README.md



Studying the Effect of Data in Commit-Based Static Analysis

Introduction
The importance of software security has been emphasized as various industries have become increasingly dependent on
software.
One of the major challenges in ensuring software security is identifying and addressing vulnerabilities in the
code.
If left undetected, vulnerabilities can result in significant harm.
Static analysis remains a prevalent tool in
detecting vulnerabilities in software.
This method can analyze code without executing it, allowing for early detection
of vulnerabilities in the development process.
In this project, we will explore the use of commit-based static analysis,
which focuses on individual code changes, to improve the accuracy and effectiveness of vulnerability detection.
We will
evaluate the performance of various machine learning models trained on vulnerable code commits to identify
vulnerabilities.
The goal of this research is to enhance commit-based static analysis and improve software security by
developing more effective methods for identifying and addressing vulnerabilities in software.

Contents


Data/: contains the datasets used in the project and the scripts to process them.

Docker/: contains the docker containers for easy setup of the project.

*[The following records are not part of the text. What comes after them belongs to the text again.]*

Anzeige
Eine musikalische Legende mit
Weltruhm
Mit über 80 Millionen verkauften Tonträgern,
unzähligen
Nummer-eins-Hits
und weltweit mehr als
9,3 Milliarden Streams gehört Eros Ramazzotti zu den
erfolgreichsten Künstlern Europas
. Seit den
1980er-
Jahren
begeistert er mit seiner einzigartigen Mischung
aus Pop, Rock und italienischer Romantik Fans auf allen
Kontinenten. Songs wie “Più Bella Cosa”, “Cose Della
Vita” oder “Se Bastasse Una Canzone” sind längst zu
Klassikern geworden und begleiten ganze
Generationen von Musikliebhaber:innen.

README.md: this file provides an overview of the repository.


Dataset
The dataset can be found here.

Dependencies

Python 3.11.2
Docker >= 20.10.5


Usage
Make sure to install the dependencies before running the project.

Setup with Docker

Run docker compose up -d mongo redis mysql in the root directory of the project to start the databases.
Run docker compose up -d mongo_python to start populating the CVE-Search database.
Run docker compose up -d --build commit_analysis to start the main container.


NOTE: Check the README.md in the Docker/ directory for more information!

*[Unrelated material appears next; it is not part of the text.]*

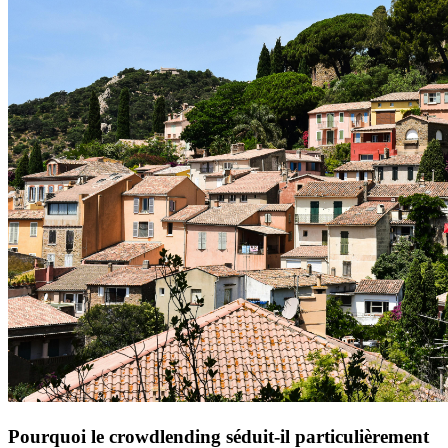
Pourquoi le crowdlending séduit-il particulièrement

Rebuilding the commit_analysis container
The current code is copied to the commit_analysis container.
If any changes are made in the init_scripts, the container needs to be rebuilt.
This can be done by running docker compose up -d --build commit_analysis.

Use of the pre-populated database
The databases expose their ports to the host machine.
To get the ports, check the docker-compose.yml file.
You can use those ports to connect to the databases and pre-populate them with the data provided.
Then you do not need to run all mappings.

License
Distributed under the GPLv3 License. See LICENSE for more information.

Authors

Rawel Ahmad - rawel.ahmad@stud.tu-darmstadt.de

Nikolaos Alexopoulos - coordination <GitHub>


Acknowledgements
The following individuals have contributed to this project:


BIC-Tracker by JayJayJay1: The crawler
for syzkaller crash reports was adapted from this project.
(See Data/DatasetSources/syzkaller/)

What Happens When We Fuzz? Investigating OSS-Fuzz Bug History by Keller et al.:
The
extracting method for the OSS-Fuzz dataset was adapted from this paper.
(See Data/DatasetSources/oss-fuzz/processor.py)

VulnerabilityLifetimes
by manuelbrack: The heuristic was adapted from this project.
(See Data/Heuristic/)


Thesis information
This project is part of a bachelor's thesis at Technische Universität Darmstadt.